§ **Selected passage**
--- START ---

Arguing that they were just trying to keep rates cheap for consumers, coal-fired utilities have fought regulatory improvements at every turn, and still they advocate for “voluntary” sequestration measures over mandatory controls. This would be so much more convincing if a single company had shown any willingness to volunteer—even to try to create one very small pilot or demonstration project. If they had given US$40 million to university engineering faculty for research instead of spending it on an election advertising campaign—well, we’ll never know what the results might have been.

But the Hawthorn memo makes it clear that manipulating American election coverage is both fun and profitable. Forty million dollars might seem like a lot of money, but the coal kings behind ACCCE apparently think it’s a small price to pay to influence a new generation of politicians whose in-boxes have been filled with clean-coal emails, and who have grown used to seeing themselves with their arms wrapped around the clean-coal team.

In the land of Washington and Jefferson the maintenance of a healthy democracy is an article of faith. Indeed, much of the world looks to America as an example of democracy in action. Former president George W. Bush even invoked the spreading of democracy as one of the reasons for starting a war with Iraq. But the Hawthorn campaign, the ACCCE advertising surge, the CEED strategy to disrupt regional climate negotiations among states trying to create a greenhouse gas regulatory system— none of these things scan as truly democratic. They all look like manipulations aimed at taking advantage of a lenient system to privilege the interests of an already wealthy and powerful industry at the expense of the interest of the public. An election campaign is the purest expression of grassroots democracy. This is the occasion on which citizens can make themselves heard, the occasion on which politicians have to present themselves to the people—to listen and to account for their own actions. In 2008 the coal industry stepped into that process in a way that was, by Hawthorn’s own description, intentionally disruptive. They played the politicians and the people for fools, and they got the media to go along for the ride. The CEED/ABEC/ ACCCE/Hawthorn participants might want to point out that they didn’t do anything illegal, but I want to ask if at any point they wondered whether what they were doing was right.

--- END ---

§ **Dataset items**
--- START ---

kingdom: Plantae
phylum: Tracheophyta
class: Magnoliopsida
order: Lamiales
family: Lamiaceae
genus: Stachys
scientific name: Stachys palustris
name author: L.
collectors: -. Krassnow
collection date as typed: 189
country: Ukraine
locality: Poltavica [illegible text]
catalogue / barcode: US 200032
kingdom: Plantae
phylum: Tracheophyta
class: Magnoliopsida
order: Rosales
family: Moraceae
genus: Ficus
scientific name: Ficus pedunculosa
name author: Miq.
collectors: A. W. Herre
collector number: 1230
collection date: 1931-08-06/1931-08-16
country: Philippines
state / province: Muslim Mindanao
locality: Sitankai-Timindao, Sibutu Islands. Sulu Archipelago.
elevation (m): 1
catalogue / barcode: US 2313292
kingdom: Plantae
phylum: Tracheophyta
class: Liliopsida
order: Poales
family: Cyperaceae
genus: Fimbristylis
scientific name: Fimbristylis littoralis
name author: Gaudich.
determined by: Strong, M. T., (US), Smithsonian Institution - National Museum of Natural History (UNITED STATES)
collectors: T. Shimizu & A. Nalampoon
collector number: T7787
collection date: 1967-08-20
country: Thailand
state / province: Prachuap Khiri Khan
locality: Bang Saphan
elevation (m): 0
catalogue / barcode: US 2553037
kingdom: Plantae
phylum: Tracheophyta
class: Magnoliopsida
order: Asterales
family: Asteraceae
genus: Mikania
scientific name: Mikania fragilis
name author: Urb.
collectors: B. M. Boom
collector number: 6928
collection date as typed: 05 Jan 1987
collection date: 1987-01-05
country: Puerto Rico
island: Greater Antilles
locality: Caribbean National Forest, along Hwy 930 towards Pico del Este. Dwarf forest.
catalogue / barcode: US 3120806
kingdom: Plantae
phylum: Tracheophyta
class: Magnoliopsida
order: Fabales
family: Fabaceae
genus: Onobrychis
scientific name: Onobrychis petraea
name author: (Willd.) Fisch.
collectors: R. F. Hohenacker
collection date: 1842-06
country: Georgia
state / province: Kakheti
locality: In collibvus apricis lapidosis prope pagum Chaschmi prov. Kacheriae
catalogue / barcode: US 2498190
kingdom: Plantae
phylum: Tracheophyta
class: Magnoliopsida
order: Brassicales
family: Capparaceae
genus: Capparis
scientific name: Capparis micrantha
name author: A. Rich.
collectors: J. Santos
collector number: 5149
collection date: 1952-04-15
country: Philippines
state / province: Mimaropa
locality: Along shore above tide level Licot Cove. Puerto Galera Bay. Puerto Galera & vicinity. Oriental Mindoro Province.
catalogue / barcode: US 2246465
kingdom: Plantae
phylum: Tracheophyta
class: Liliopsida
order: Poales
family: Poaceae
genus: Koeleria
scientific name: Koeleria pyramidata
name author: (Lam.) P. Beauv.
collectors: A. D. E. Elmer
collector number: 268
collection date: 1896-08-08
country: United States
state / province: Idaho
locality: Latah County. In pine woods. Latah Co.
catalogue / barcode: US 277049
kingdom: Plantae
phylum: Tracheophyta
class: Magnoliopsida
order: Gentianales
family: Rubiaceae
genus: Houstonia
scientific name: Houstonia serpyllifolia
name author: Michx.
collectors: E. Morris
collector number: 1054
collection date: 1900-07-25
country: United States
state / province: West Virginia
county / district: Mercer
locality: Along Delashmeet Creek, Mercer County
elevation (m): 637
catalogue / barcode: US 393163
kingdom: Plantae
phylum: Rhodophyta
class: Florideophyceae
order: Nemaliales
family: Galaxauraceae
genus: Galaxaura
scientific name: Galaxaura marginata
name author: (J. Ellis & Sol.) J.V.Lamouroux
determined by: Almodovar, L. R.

--- END ---

§ **Work to complete**
1 – Which all-capital abbreviations of four or more letters appear in the passage on the coal industry's election campaigning?
2 – Set down word for word the part of the passage on the coal industry's election campaigning starting with "Arguing that they" and going on through "might have been.".
The listing plays no part in what is asked here.

§ **Answers to this exercise**
1 – ACCCE, CEED, ABEC

2 –
Arguing that they were just trying to keep rates cheap for consumers, coal-fired utilities have fought regulatory improvements at every turn, and still they advocate for “voluntary” sequestration measures over mandatory controls. This would be so much more convincing if a single company had shown any willingness to volunteer—even to try to create one very small pilot or demonstration project. If they had given US$40 million to university engineering faculty for research instead of spending it on an election advertising campaign—well, we’ll never know what the results might have been.